Deutsche Bank had net sovereign risks related to Portugal, Italy, Ireland, Greece and Spain of 3.67 billion euros ($5.1 billion) on June 30, the company said July 26. Net income will surge 139 percent to 5.53 billion euros in 2011, according to the average analyst estimate in a Bloomberg survey. Growth will slow to 9.2 percent in 2012, the data show.

“It’s one of the most hated stocks in the universe,” Becker said in a telephone interview yesterday. “People believe the European debt crisis may end in some kind of worst-case scenario such as a euro breakup or sovereign default, and if those things happen Deutsche Bank is one of the most interconnected banks and would obviously be one of the big losers. That’s what is being priced in.”

Christian Streckert, a Frankfurt-based spokesman for Deutsche Bank, declined to comment.

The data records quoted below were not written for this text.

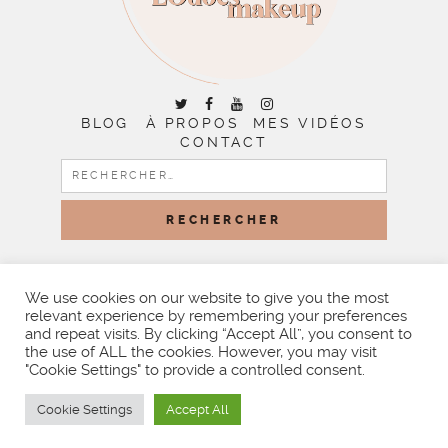
BLOG
À PROPOS
MES VIDÉOS
CONTACT
RECHERCHER :
COPYRIGHT © 2026 | ALL RIGHTS RESERVED |
DESIGNED
BY LITTLE THEME SHOP
We use cookies on our website to give you the most
relevant experience by remembering your preferences
and repeat visits. By clicking “Accept All”, you consent to
the use of ALL the cookies. However, you may visit
"Cookie Settings" to provide a controlled consent.
Cookie Settings
Accept All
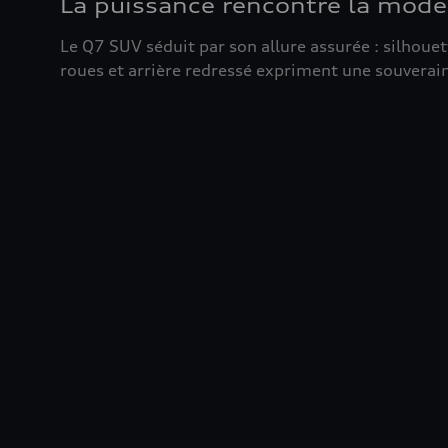
La puissance rencontre la mode
Le Q7 SUV séduit par son allure assurée : silhouet
roues et arrière redressé expriment une souvera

The lender has tumbled 49 percent from its Feb. 16 high, including a 35 percent loss since the end of July. The shares sank to the lowest price since March 2009 on Sept. 6. Deutsche Bank had the fifth-biggest drop in the Stoxx 600 Banks Index during the past month, behind three Greek lenders -- EFG Eurobank Ergasias, Alpha Bank AE and National Bank of Greece SA -- and Paris-based Societe Generale (GLE) SA.

Profit Forecast

Deutsche Bank said yesterday that if capital markets and the sovereign debt crisis improve, it will reach its forecast for 10 billion euros in pretax operating profit this year. Ackermann said Sept. 5 that volatility and uncertainty were the “new normal” in markets and banking.

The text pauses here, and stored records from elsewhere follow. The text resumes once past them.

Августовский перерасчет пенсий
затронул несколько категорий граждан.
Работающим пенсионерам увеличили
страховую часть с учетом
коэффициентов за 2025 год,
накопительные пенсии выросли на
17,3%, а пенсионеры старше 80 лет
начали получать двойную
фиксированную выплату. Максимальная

Investors are snapping up Deutsche Bank’s December 22 euro puts, which are priced 12 percent below yesterday’s stock price of 24.89 euros. The number of existing contracts surged eightfold to 9,681 in the past two weeks, the most among the company’s equity derivatives, data compiled by Bloomberg show.

While options traders are becoming more pessimistic about Deutsche Bank, they’re paying less for insurance against U.K. lenders. Put costs have fallen since July 29 in relation to calls for Lloyds Banking Group Plc, Royal Bank of Scotland Group Plc and Barclays Plc, according to data compiled by Bloomberg. The Bank of England said in June that the euro-area debt crisis poses the biggest risk to the stability of the nation’s financial system.

Short-Sale Bans

Deutsche Bank’s options prices may show more pessimism than other lenders because some European countries have curbed short selling, according to Justin Wiggs, who trades financial stocks at Stifel Nicolaus & Co. in Baltimore.

Stocks dropped worldwide on Aug. 25, including a slump of as much as 4 percent by the DAX, as France, Italy and Spain extended restrictions on short selling, which involves the sale of securities borrowed from the owner in a bet they fall. Spain and Italy extended their bans through Sept. 30. France’s Autorite des Marches Financiers said its ban could last as long as Nov. 11. The regulators all said they might lift the bans on short selling of financial stocks when the market stabilizes.

‘Ongoing Pressure’


“The fundamental thing is you can’t do it in other markets,” Wiggs said about the short-sale bans in a telephone interview yesterday. “There could be ongoing pressure on German markets because people want to be short and there could be some pricing skew because of that.”

Deutsche Bank’s core tier 1 capital ratio, a measure of financial strength, would be 7 percent in 2012 if all so-called Basel III rules from the Basel Committee on Banking Supervision were applied, Mediobanca SpA’s Christopher Wheeler said in a report yesterday. That would trail rivals such as UBS AG, HSBC Holdings Plc and Goldman Sachs Group Inc., the analyst said.

The Frankfurt-based bank is “confident” it will meet Basel III capital and liquidity requirements early, Chief Risk Officer Hugo Banziger said in a presentation on June 10.

“For Deutsche, the question always has been do they have enough capital, and that discussion is still going on,” Florian Esterer, who helps oversee about $55 billion at Swisscanto Asset Management AG in Zurich, said in a telephone interview yesterday. “The company always said ‘we don’t need any more capital so quit bothering us,’ but the underlying risk is that they’re not sufficiently capitalized and they will need to raise equity.”